Raudal Tanjung Banua (Tengah) dan Djoko Saryono (Kanan) saat mengisi di acara Sarasehan Sastra Balai Bahasa di Kafe Pustaka Perpustakaan Pusat Universitas Negeri Malang Sabtu (26/9). (Kumba/Perspektif)
Malang, PERSPEKTIF - Balai Bahasa Provinsi Jawa Timur, bekerja sama dengan Pelangi Sastra Malang menyelenggarakan acara Sarasehan Sastra yang dilaksanakan pada Sabtu, (26/9) bertempat di Kafe Pustaka Perpustakaan Pusat Universitas Negeri Malang (UM). Dalam acara kali ini, hadir Raudal Tanjung Banua, peraih penghargaan puisi terbaik Sih Award dari Jurnal Puisi. Turut juga mengisi acara diskusi, Djoko Saryono, Kepala Perpustakaan Pusat Universitas Negeri Malang.

Acara diskusi yang dimulai sekitar pukul 14.00 WIB ini, bertema Meneroka Sastra Indonesia Terkini. Dalam kesempatannya, Raudal menyampaikan bahwa warisan sastra Indonesia dari pendahulu, tak lantas berhenti dan menghilang begitu saja.
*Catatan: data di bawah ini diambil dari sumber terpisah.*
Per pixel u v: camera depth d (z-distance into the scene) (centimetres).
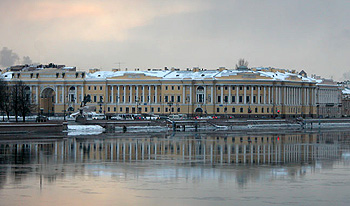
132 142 17900
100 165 12400
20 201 8925
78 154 14312
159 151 15188
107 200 9019
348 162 13088
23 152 14650
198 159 13538
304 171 11681
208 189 9800
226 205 8756
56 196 9244
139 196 9275
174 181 10481
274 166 12375
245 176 11031
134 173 11319
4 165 12300
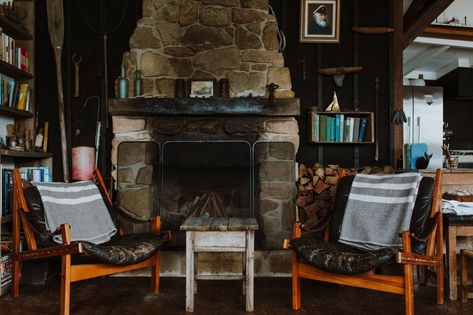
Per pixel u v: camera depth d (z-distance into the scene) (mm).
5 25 3172
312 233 3166
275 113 3240
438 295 2523
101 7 3613
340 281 2232
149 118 3316
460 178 3537
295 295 2422
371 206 2578
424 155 3645
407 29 4023
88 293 2727
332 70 3646
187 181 3395
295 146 3346
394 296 2680
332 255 2131
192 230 2383
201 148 3355
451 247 2602
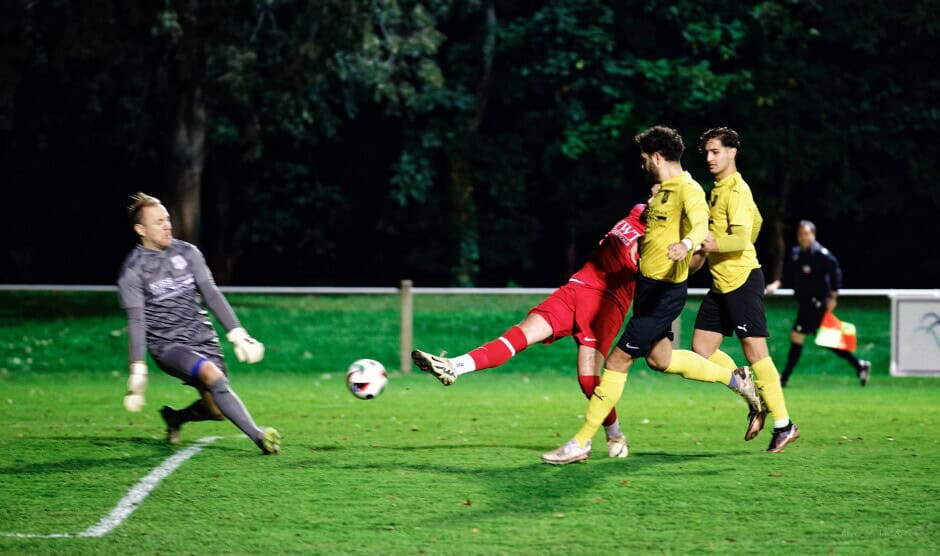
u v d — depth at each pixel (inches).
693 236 440.5
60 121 1822.1
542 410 716.7
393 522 375.6
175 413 538.0
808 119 1897.1
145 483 438.0
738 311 509.7
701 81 1742.1
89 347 1144.8
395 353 1151.0
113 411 696.4
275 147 2027.6
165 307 487.2
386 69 1557.6
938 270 2139.5
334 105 1957.4
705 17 1786.4
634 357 465.1
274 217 2017.7
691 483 441.1
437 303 1378.0
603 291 485.4
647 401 783.1
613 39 1865.2
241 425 499.2
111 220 2235.5
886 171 1993.1
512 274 2249.0
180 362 487.2
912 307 968.9
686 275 465.7
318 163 2111.2
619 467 476.4
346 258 2213.3
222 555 335.3
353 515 385.4
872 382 982.4
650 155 465.7
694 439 572.4
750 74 1765.5
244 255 2207.2
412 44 1540.4
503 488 430.0
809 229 924.0
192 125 1567.4
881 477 456.1
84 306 1363.2
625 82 1850.4
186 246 492.4
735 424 639.1
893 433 597.6
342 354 1139.9
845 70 1971.0
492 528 367.9
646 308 464.4
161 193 1584.6
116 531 362.9
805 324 928.3
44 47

Ia mengungkapkan bahwa perkembangan sastra Indonesia, berasal dari warisan sastra terdahulu, kemudian berkembang menjadi berbagai macam karya sastra sebagai akibat dari perngembangan ide dan kreativitas, menjadi kategori-kategori yang berbeda. Sehingga, karya sastra Indonesia sekarang tidak terbatas pada konsep warisan sastra terdahulu.
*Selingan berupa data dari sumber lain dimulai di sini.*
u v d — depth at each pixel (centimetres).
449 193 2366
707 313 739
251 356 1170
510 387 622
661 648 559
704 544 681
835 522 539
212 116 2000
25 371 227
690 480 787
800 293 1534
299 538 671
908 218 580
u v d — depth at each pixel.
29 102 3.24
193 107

“Sejauh ini, tidak ada lagi batas-batas antar karya, namun sudah melebur menjadi satu menjadi kategori-kategori baru dalam karya sastra,” ungkap pria kelahiran Sumatera Barat tersebut.

Di lain sisi, Djoko Saryono mencoba untuk mengkritisi terhadap fenomena karya-karya sastra modern yang sekarang sedang menjamur di kalangan masyarakat. Beliau menanggapi fenomena tersebut bahwa masyarakat Indonesia kini tengah berada dalam sebuah situasi, dimana gravitasi norma, aturan, etika dan doktrin sedang tergusur. Salah satunya adalah dalam hal sastra. Beliau menganalogikan apa yang kita hadapi sekarang adalah sebagai sebuah ‘Tsunami karya sastra’. Sehingga, mengaburkan aspek-aspek penting dari karya sastra itu sendiri.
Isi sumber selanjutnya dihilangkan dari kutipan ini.